While you might think this requirement affects the software rather than the persistent data, it can affect the data also. For example, if you want the greater security of a mandatory access security scheme, you need to associate security labels with the data at all levels of the system, including the database and operating system. This quickly narrows down your technology choices, as there aren't many operating systems and database managers that support this level of security. It also has implications for authentication and access to the persistent data, which overlaps with the previous requirement relating to data integrity. Also, espionage is now easier than ever with Internet access to data. Holmes PLC depends upon the confidentiality of its trade secrets and other types of intellectual property in the database. Security at the database level protects those secrets from access through other

mechanisms than applications.

ƒ The most important problem with this system is a combination of invasion of privacy and intellectual property issues.

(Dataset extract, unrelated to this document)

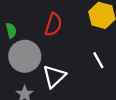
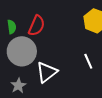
red semicircle: (53, 24) -> (37, 26), moved

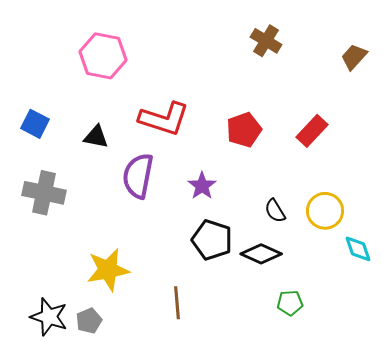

Much of the material from which Holmes PLC gathers information is public. As time goes on, Holmes PLC will increasingly use information gathered from individual informants, police agencies, and other private organizations. This could cause problems with privacy laws and regulations, particularly wiretapping and electronic eavesdropping laws in varying jurisdictions around the world. Also, material gathered from public sources may be subject to copyright or other intellectual property restrictions.

The major implication of this requirement is a need to store licenses and permissions relating to proprietary and restricted data. This is another kind of second-order data. This also relates back to the

security requirement, as keeping intellectual property secure is often required, as is privacy of data applying to individuals.